Talking with singers: Daniel Okulitch

Jenna Simeonov

Canadian Bass-baritone Daniel Okulitch spends much of his time onstage in roles like Don Giovanni, Leporello, and Count Almaviva (Le nozze di Figaro); he has also sung the world premieres of Charles Wuorinen’s Brokeback Mountain, Howard Shore’s The Fly, David T. Little’s JFK, and Peter Ash’s The Golden Ticket, based on Charlie and the Chocolate Factory.

This month, Okulitch is heading into holiday mode, singing performances of Handel’s Messiah with the Edmonton Symphony Orchestra (December 9-11), and with the Toronto Symphony Orchestra (December 18-23). He chats with us about singing old music, new music, and how his work is a place “where I am ceaselessly challenged and humbled.”

Why do you sing?

I can hardly remember a time when I haven’t been singing - I think at this point singing is so many things to me. It’s certainly a place I go where I can access and release a huge palette of emotions and experiences. It’s a place I go where I focus intensely and enter a flow state, where I am ceaselessly challenged and humbled. I sing because I will never master it.

Why do you think that singers of Mozart, Handel, and Bach are often also interested in contemporary and new music?

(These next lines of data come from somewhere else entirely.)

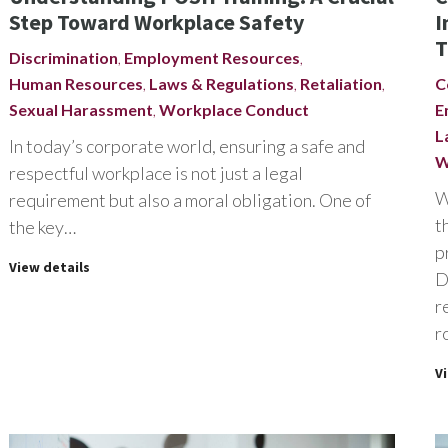
Step Toward Workplace Safety
I
T
Discrimination
,
Employment Resources
,
Human Resources
,
Laws & Regulations
,
Retaliation
,
C
Sexual Harassment
,
Workplace Conduct
E
L
In today’s corporate world, ensuring a safe and
W
respectful workplace is not just a legal
W
requirement but also a moral obligation. One of
t
the key…
p
View details
D
r
r
V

Are they? I hadn’t considered it. I think there’s a level of musicianship and creativity that both styles and eras demand, and a certain clarity of tone and attention to detail. You’re given tremendous opportunity in both to really be quite individual and improvise, as well.

What do you wish you knew about singing 10 years ago?

That with a few exceptions, I actually already mostly knew how to sing all this time. I just needed to make the right choices. I wasted a lot of time and energy by thinking the goal was always a little out of reach, that I might not be enough, that I had something to apologize for. In the end I just need to be me.

In your own experience working internationally, what are some unique strengths of the Canadian opera scene?

Canada is small enough that when someone shows an interest in classical music, there is a community that will claim you and help you. As such, I believe we are able to find and produce large numbers of exceptional musicians, disproportionate to our population. We’re smaller than California, but produce more classical singers who have international careers. Figure that one out.

Everybody has a nostalgic relationship with Handel’s Messiah - what does it mean to you to be singing Messiah this year, in Canada with the TSO?

Well, this is my first season of singing Messiah! First in Edmonton and now with the TSO, so my nostalgia is limited. Let’s make some memories.